Eu não te posso dizer que a mãe daquela criança é uma mãe solteira, e deixa-a na escola todo o dia, desde que abre até fechar e que, de seguida, a viagem até a casa leva 40 minutos.
Eu não te posso dizer que aquela criança foi vítima de violência doméstica.
E tu entendes que eu não possa partilhar informações pessoais ou da família. Só queres saber quais as medidas que estou a aplicar em relação ao comportamento daquela criança.
Eu adorava contar-te. Mas também não posso.
Eu não te posso dizer que aquela criança recebe serviços fonoaudiólogos, porque numa avaliação apresentou um grave atraso na linguagem, e que o terapeuta sente que a agressão está relacionada à frustração por ser incapaz de comunicar.
Eu não te posso dizer que tenho reuniões com os pais daquela criança TODA as semanas, e que costumam chorar nessas reuniões.
Eu não te posso dizer que aquela criança e eu temos um sinal secreto para me dizer quando precisa de se estar sozinha por um tempo.
Eu não te posso dizer que aquela criança passa o intervalo enrolado no meu colo porque “me faz sentir melhor ao ouvir seu coração, professora“.
Eu não te posso dizer que tenho rastreado os seus incidentes agressivos meticulosamente, e que diminuíram de 5 incidentes por dia, para cinco incidentes por semana.
Eu não te posso dizer que a chefe da secretaria da escola concordou em deixar-me mandar aquela criança para o escritório para “ajudar” sempre que eu achar que precisa de “mudar de ares”.
Eu não posso te dizer que na última vez que tive de sair da sala, IMPLOREI de lágrimas nos olhos aos meus colegas que ficaram a tomar conta para serem gentis com aquela criança, mesmo estando frustrados porque acabou de dar um soco a alguém OUTRA VEZ, e mesmo à frente do PROFESSOR.
****************
■ Pedido de tarefa A:
De acordo com o texto da página, quanto tempo leva a viagem até casa daquela criança?
■ Pedido de tarefa B:
Continue o texto da página, sobre aquilo que não se pode contar acerca daquela criança, a partir da última frase apresentada.
O material apresentado depois do texto da página é independente dele.

■ Dados apresentados:
****************
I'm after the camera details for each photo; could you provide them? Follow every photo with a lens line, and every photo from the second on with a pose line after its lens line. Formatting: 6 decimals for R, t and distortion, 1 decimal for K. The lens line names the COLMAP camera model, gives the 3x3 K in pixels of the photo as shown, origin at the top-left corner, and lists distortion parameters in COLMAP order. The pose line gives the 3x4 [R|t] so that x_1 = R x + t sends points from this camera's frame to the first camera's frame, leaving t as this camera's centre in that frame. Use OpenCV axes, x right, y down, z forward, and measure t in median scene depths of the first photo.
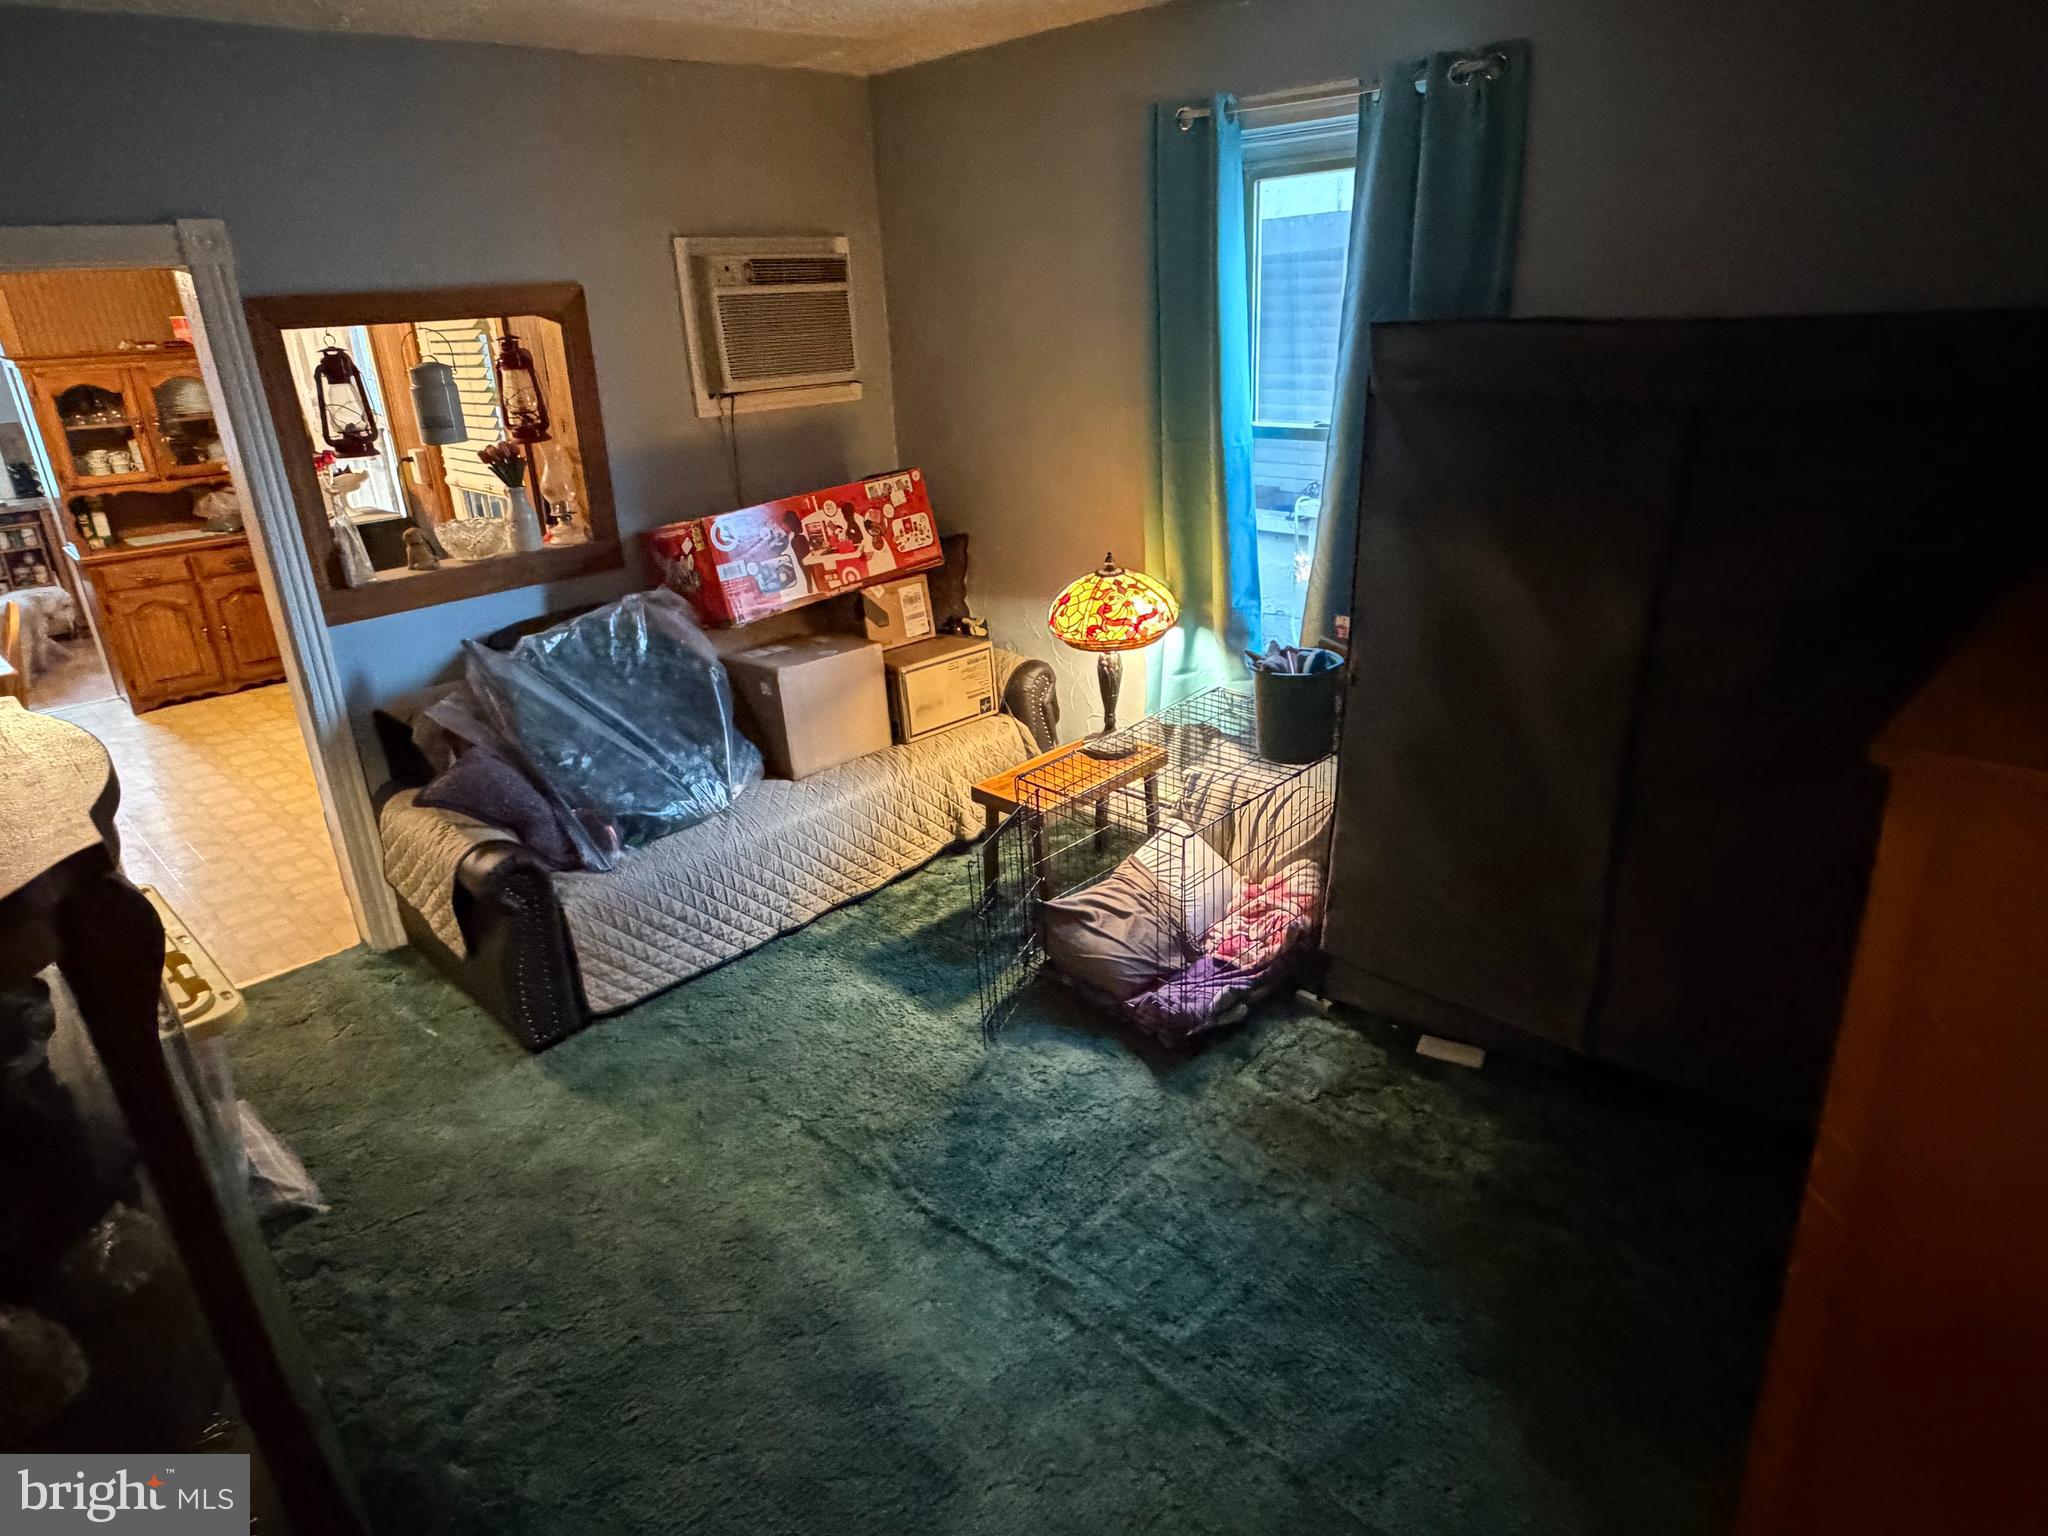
lens RADIAL K [[1194.7, 0, 1023.5], [0, 1194.7, 776.8], [0, 0, 1]] dist [-0.004287, -0.001282]
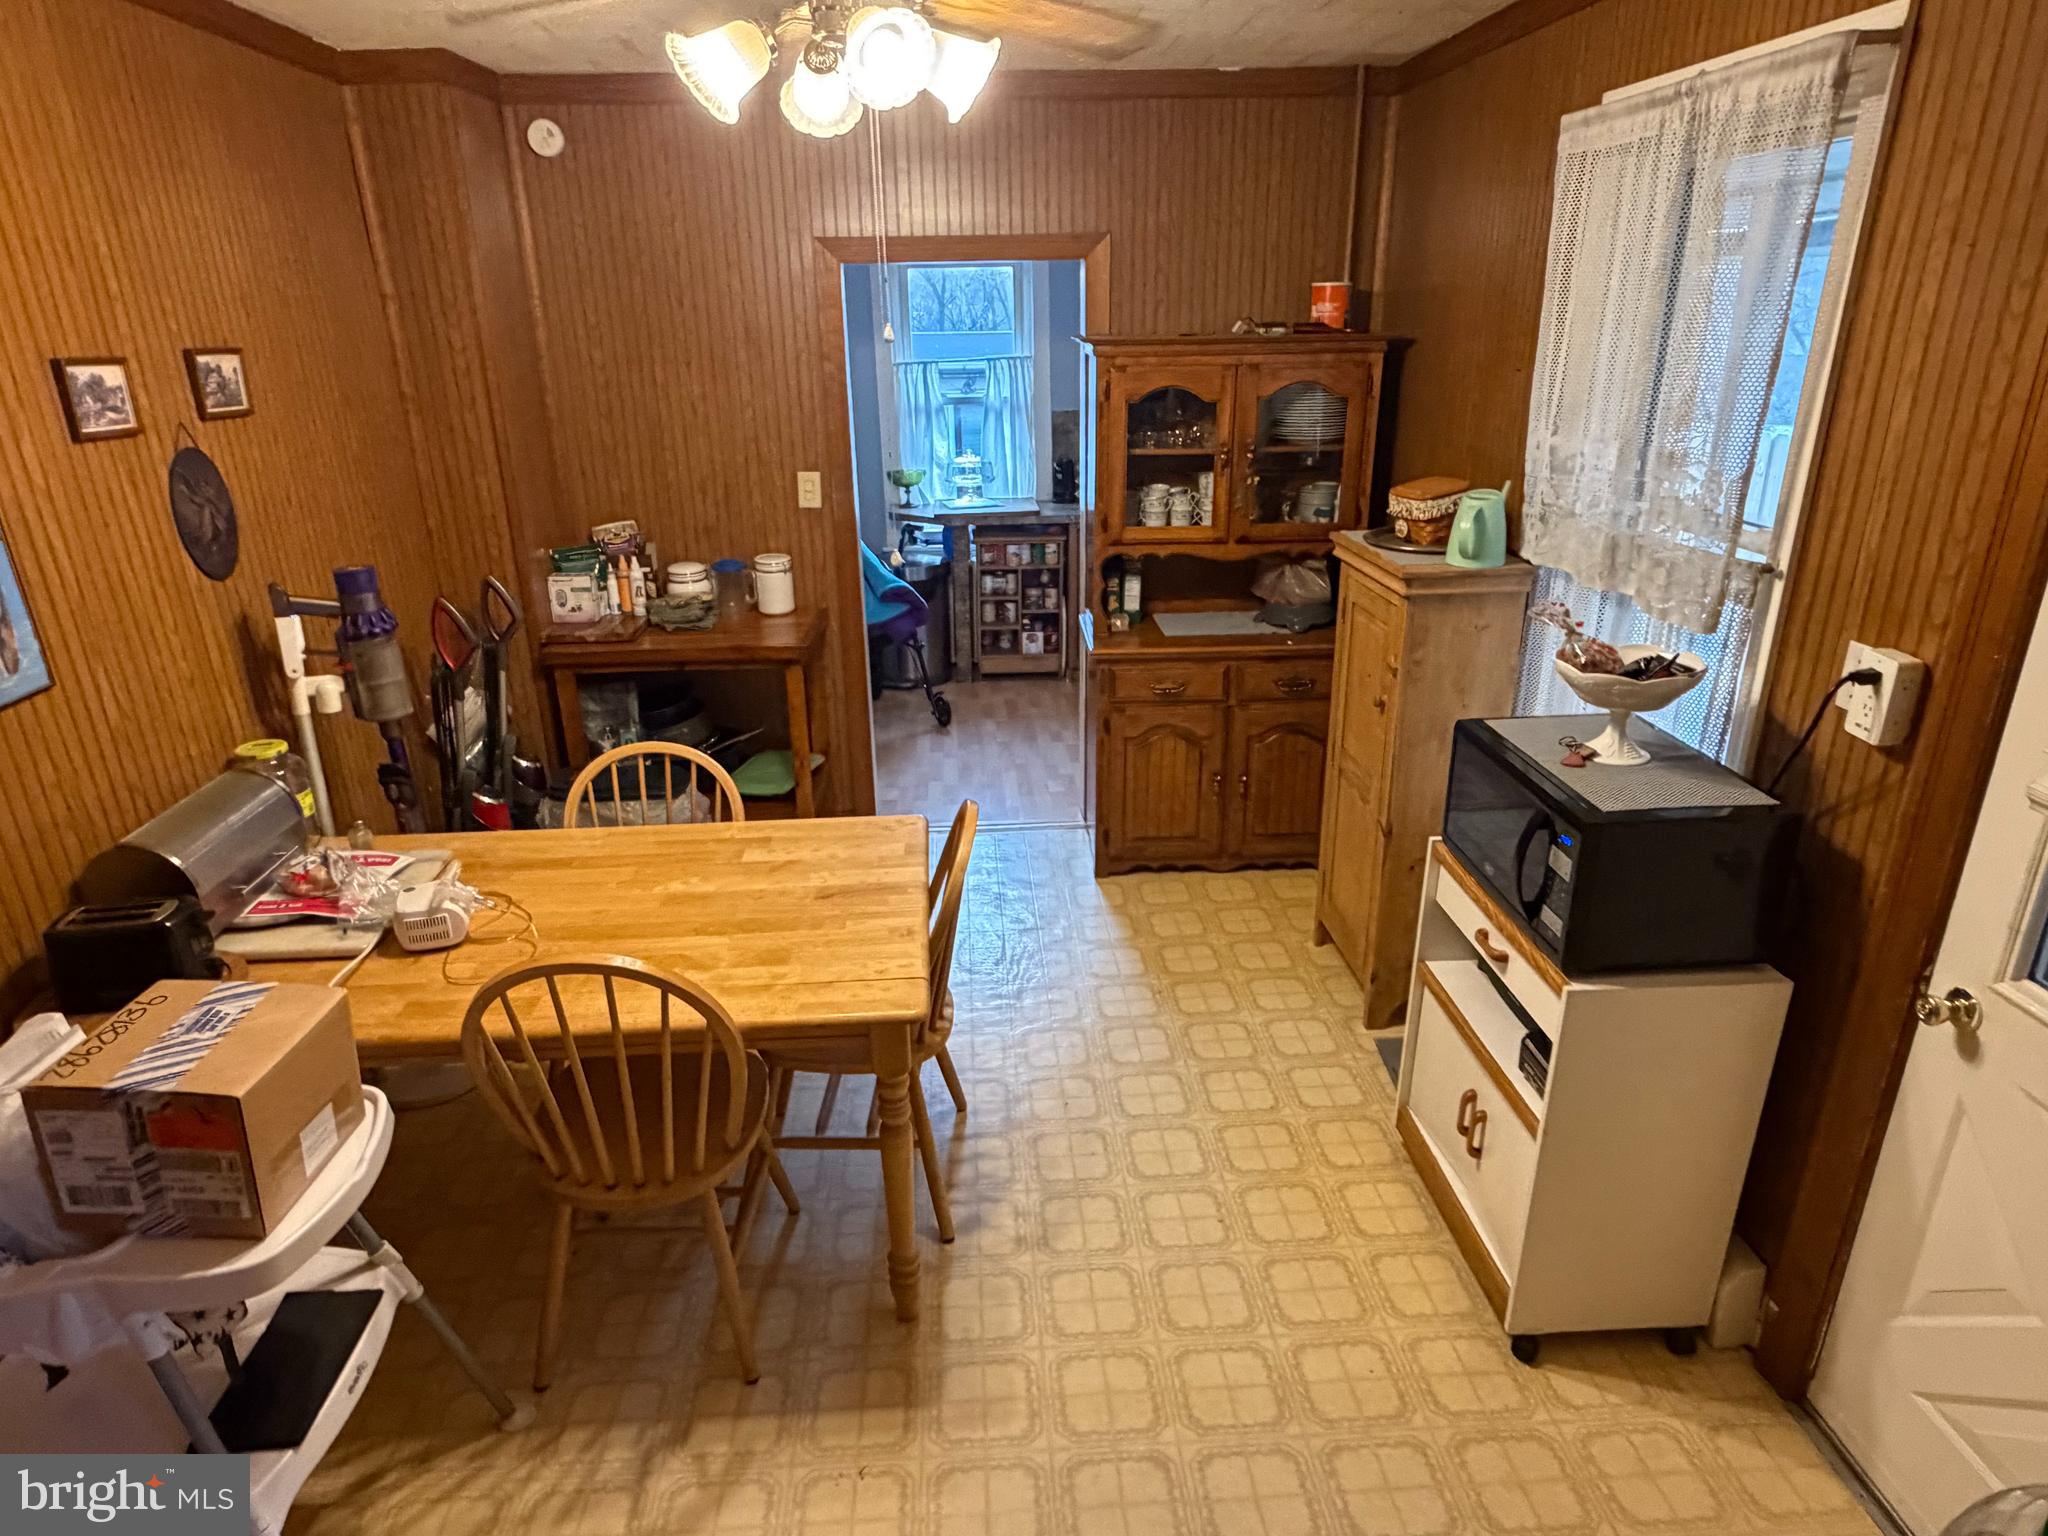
lens RADIAL K [[1194.7, 0, 1018.0], [0, 1194.7, 770.2], [0, 0, 1]] dist [-0.004287, -0.001282]
pose [[0.741485, 0.264260, -0.616738, -0.387305], [-0.259679, 0.960568, 0.099380, -0.168002], [0.618681, 0.086465, 0.780870, 0.451627]]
****************
■ Resposta à tarefa A:
A viagem até casa leva 40 minutos.

■ Resposta à tarefa B:
A questão é, há TANTAS COISAS que eu não te posso dizer sobre AQUELA criança. Eu nem sequer te posso dizer as coisas boas.
Eu não te posso dizer que o seu trabalho na sala de aula é regar as plantas. Que ele chorou desconsoladamente quando uma das plantas morreu durante as férias de natal.
Eu não te posso dizer que ele dá um beijinho de adeus na sua irmã bebé todas as manhãs, e diz-lhe “és o meu sol” antes da mãe ir embora.
Eu não te posso dizer que ele sabe mais sobre as tempestades do que a maioria dos meteorologistas.
Eu não te posso dizer que muitas vezes ele me pede ajuda para afiar os lápis durante o intervalo.
Eu não te posso dizer que ele gosta de fazer cafuné no cabelo dos amigos no intervalo.
Eu não te posso que, quando um amigo está a chorar, ele é o primeiro a vir do canto de histórias com o seu ó-ó para o confortar.
A questão, querida mãe, é que eu só posso falar contigo sobre o TEU filho.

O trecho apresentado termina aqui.